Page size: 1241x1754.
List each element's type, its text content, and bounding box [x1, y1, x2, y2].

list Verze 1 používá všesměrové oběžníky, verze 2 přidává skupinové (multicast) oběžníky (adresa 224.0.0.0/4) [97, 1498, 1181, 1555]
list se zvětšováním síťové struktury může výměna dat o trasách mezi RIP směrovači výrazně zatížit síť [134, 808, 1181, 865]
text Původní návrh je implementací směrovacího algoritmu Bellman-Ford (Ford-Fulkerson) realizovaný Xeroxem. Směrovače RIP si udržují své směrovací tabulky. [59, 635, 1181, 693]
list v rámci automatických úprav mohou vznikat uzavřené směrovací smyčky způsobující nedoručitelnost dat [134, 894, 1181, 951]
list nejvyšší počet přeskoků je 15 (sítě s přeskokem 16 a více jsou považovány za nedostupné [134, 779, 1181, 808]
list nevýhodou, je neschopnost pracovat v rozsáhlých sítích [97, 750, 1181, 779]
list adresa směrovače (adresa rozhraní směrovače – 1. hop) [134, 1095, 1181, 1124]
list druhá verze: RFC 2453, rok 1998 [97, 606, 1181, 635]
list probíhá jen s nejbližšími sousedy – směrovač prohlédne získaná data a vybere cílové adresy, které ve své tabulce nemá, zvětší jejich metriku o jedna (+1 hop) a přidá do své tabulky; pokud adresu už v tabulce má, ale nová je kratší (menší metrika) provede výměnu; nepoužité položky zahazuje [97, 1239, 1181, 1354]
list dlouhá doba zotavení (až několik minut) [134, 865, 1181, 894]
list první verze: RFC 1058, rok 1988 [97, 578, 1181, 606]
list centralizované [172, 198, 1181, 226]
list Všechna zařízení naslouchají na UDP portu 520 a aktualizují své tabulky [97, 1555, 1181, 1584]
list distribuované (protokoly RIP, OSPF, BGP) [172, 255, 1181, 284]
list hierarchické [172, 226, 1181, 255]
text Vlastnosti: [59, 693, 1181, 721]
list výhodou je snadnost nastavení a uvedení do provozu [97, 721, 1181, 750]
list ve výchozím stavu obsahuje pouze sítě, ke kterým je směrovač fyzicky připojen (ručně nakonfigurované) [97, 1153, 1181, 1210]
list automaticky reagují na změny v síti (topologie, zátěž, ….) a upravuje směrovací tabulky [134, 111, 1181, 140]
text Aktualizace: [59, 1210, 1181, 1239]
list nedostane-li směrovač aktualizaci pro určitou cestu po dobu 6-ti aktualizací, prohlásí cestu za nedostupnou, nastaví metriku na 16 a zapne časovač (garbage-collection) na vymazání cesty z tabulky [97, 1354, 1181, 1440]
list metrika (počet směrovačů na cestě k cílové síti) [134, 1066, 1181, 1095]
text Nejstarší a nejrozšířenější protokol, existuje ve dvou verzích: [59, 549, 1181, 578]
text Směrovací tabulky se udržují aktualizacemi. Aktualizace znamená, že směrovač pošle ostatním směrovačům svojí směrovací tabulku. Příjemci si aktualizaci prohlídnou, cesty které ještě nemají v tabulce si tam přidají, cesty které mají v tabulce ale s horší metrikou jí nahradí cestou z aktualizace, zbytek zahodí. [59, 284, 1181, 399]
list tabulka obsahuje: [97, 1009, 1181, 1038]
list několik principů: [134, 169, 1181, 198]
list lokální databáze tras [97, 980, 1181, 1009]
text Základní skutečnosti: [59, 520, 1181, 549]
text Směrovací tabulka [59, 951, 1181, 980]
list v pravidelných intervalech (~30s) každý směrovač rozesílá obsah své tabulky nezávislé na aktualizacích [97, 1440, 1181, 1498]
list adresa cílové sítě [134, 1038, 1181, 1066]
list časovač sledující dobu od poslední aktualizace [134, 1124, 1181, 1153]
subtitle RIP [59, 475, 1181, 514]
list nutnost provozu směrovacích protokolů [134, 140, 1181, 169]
***
# Problem details
Can you copy the material word for word, from its first line through the line containing "List each element's", with both of those lines included?

# Finished answer
Page size: 1241x1754.
List each element's type, its text content, and bounding box [x1, y1, x2, y2].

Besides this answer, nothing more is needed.